Bisher ist der öffentliche Sektor mit langfristigen Projekten wie der Einführung von E-Pässen
und biometrischer Ausstattung von Grenzkontrollpunkten Vorreiter auf dem Biometriemarkt. Aber auch
in der Privatwirtschaft sind biometrische Systeme auf dem Vormarsch: Hier vorwiegend bei der
Sicherung von Gebäuden und IT-Systemen.
Die Merkmale, die einen Menschen unverwechselbar machen, sind mannigfaltig. Fast jedes
Körpermerkmal lässt sich heutzutage biometrisch erfassen – jedoch nicht immer in gleichem Maße
leicht und komfortabel für den Nutzer.
Welches Verfahren das Richtige ist, hängt zum einen von der Erkennungszeit ab. So eignet sich
beispielsweise in einem Umfeld mit großem Menschendurchlauf die Fingerprinterkennung besser als ein
Iris-Scan, der deutlich zeitaufwändiger wäre. Zum anderen sind auch Kosten- und Sicherheitsaspekte
bei der Entscheidungsfindung wesentlich. Systeme für hohe Sicherheitsanforderungen kombinieren in
der Regel die Erkennung von zwei Merkmalen beziehungsweise Biometrie mit Smart-Card-Einsatz. Und
nicht zuletzt ist auch die Benutzerakzeptanz ein entscheidendes Kriterium für oder gegen eine
Anwendung.
Dass beispielsweise die Erkennung der Fingerabdrücke mit etwa 44 Prozent den Hauptanteil aller
biometrischen Anwendungen ausmacht, hat einen Grund: "In mehreren Projekten konnten wir
feststellen, dass die Bevölkerung am ehesten die Fingerprint-Methode akzeptiert: Schnell und
komfortabel sind die Fingerkuppen eingescannt, und ebenso rasch und ohne großen Aufwand zur
Erkennung wieder aufgelegt und überprüft. Einfach zu handhabende Anwendungen wie diese überzeugen
die Nutzer meist schneller als langwierige und umständliche Prozeduren, die sie nicht
nachvollziehen können", berichtet Mirko Panev, Leiter Public Security bei Siemens IT Solutions and
Services. Dazu kommt, dass die Industrie in diesem Bereich bereits jahrzehntelange Erfahrung
vorweisen kann. Entsprechend ausgereift und akzeptiert ist die Technologie. So bestehen bereits
umfassende Fingerabdruck-Datenbanken, und auch die Verfügbarkeit günstiger und robuster Geräte am
Markt sorgt für ein breites Spektrum an Einsatzmöglichkeiten.

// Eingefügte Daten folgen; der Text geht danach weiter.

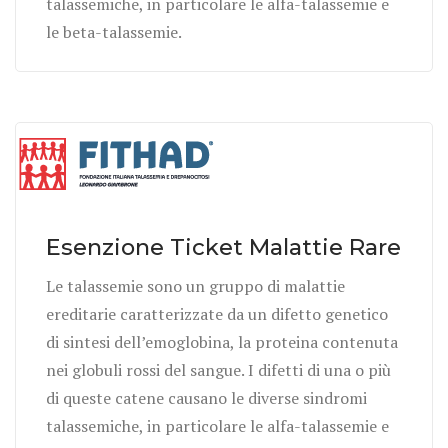
talassemiche, in particolare le alfa-talassemie e
le beta-talassemie.
Esenzione Ticket Malattie Rare
Le talassemie sono un gruppo di malattie
ereditarie caratterizzate da un difetto genetico
di sintesi dell’emoglobina, la proteina contenuta
nei globuli rossi del sangue. I difetti di una o più
di queste catene causano le diverse sindromi
talassemiche, in particolare le alfa-talassemie e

Weitaus seltener kommt die Gesichtserkennung zum Einsatz, auf die 19 Prozent des
Biometriemarktes entfallen. Oft wird sie in Verbindung mit einem Passfoto, beispielweise bei
Grenzkontrollen genutzt. "Einen großen Technologieschub wird der Gesichts-Scan kurzfristig durch
3D-Verfahren erhalten, die die Erkennungsraten erheblich verbessern", ist sich Panev sicher.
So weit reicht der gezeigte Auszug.